Yohe et al. (2007) assessed the literature on sustainability and climate change.[94] With high confidence, they suggested that up to the year 2050, an effort to cap greenhouse gas (GHG) emissions at 550 ppm would benefit developing countries significantly. This was judged to be especially the case when combined with enhanced adaptation. By 2100, however, it was still judged likely that there would be significant climate change impacts. This was judged to be the case even with aggressive mitigation and significantly enhanced adaptive capacity.

Sharing

One of the aspects of mitigation is how to share the costs and benefits of mitigation policies. There is no scientific consensus over how to share these costs and benefits (Toth et al., 2001).[95] In terms of the politics of mitigation, the UNFCCC's ultimate objective is to stabilize concentrations of GHG in the atmosphere at a level that would prevent "dangerous" climate change (Rogner et al., 2007).[96] There is, however, no widespread agreement on how to define "dangerous" climate change.

#### [WORK INSTRUCTIONS]
(1) In the climate change mitigation text, what is the UNFCCC's ultimate objective?
(2) Echo the passage of the climate change mitigation text between "Yohe et al." and "enhanced adaptive capacity.", inclusive.
(3) Pick up the climate change mitigation text after its final sentence and write what comes next.

#### [SOURCE MATERIAL]
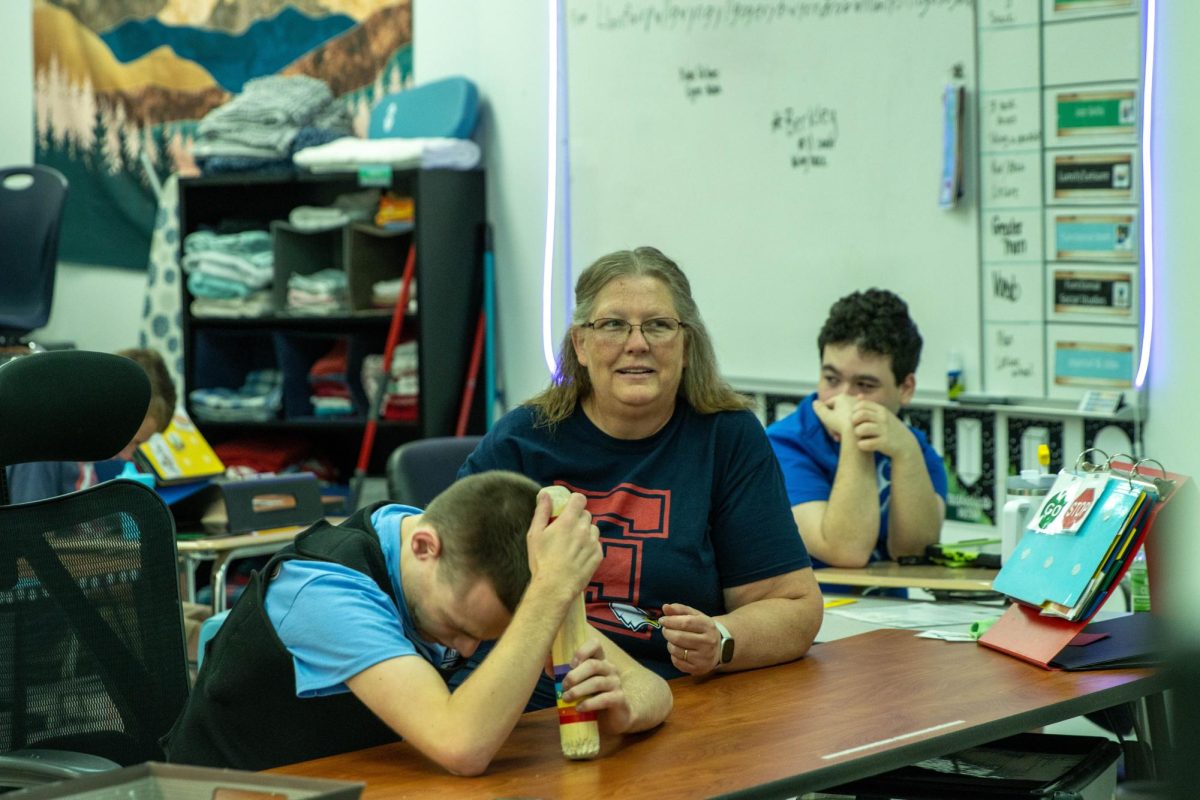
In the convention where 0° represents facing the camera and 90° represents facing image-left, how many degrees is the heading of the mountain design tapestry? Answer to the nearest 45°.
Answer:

#### [ANSWERS TO THE TASKS]
(1) To stabilize concentrations of GHG in the atmosphere at a level that would prevent "dangerous" climate change.

(2)
Yohe et al. (2007) assessed the literature on sustainability and climate change.[94] With high confidence, they suggested that up to the year 2050, an effort to cap greenhouse gas (GHG) emissions at 550 ppm would benefit developing countries significantly. This was judged to be especially the case when combined with enhanced adaptation. By 2100, however, it was still judged likely that there would be significant climate change impacts. This was judged to be the case even with aggressive mitigation and significantly enhanced adaptive capacity.

(3)
GHG emissions are an important correlate of wealth, at least at present (Banuri et al., 1996, pp. 91–92).[97] Wealth, as measured by per capita income (i.e., income per head of population), varies widely between different countries. Activities of the poor that involve emissions of GHGs are often associated with basic needs, such as heating to stay tolerably warm. In richer countries, emissions tend to be associated with things like cars, central heating, etc. The impacts of cutting emissions could therefore have different impacts on human welfare according wealth.

Distributing emissions abatement costs

There have been different proposals on how to allocate responsibility for cutting emissions (Banuri et al., 1996, pp. 103–105):[97]

  • Egalitarianism: this system interprets the problem as one where each person has equal rights to a global resource, i.e., polluting the atmosphere.
  • Basic needs and Rawlsian criteria: this system would have emissions allocated according to basic needs, as defined according to a minimum level of consumption. Consumption above basic needs would require countries to buy more emission rights. This can be related to Rawlsian philosophy. From this viewpoint, developing countries would need to be at least as well off under an emissions control regime as they would be outside the regime.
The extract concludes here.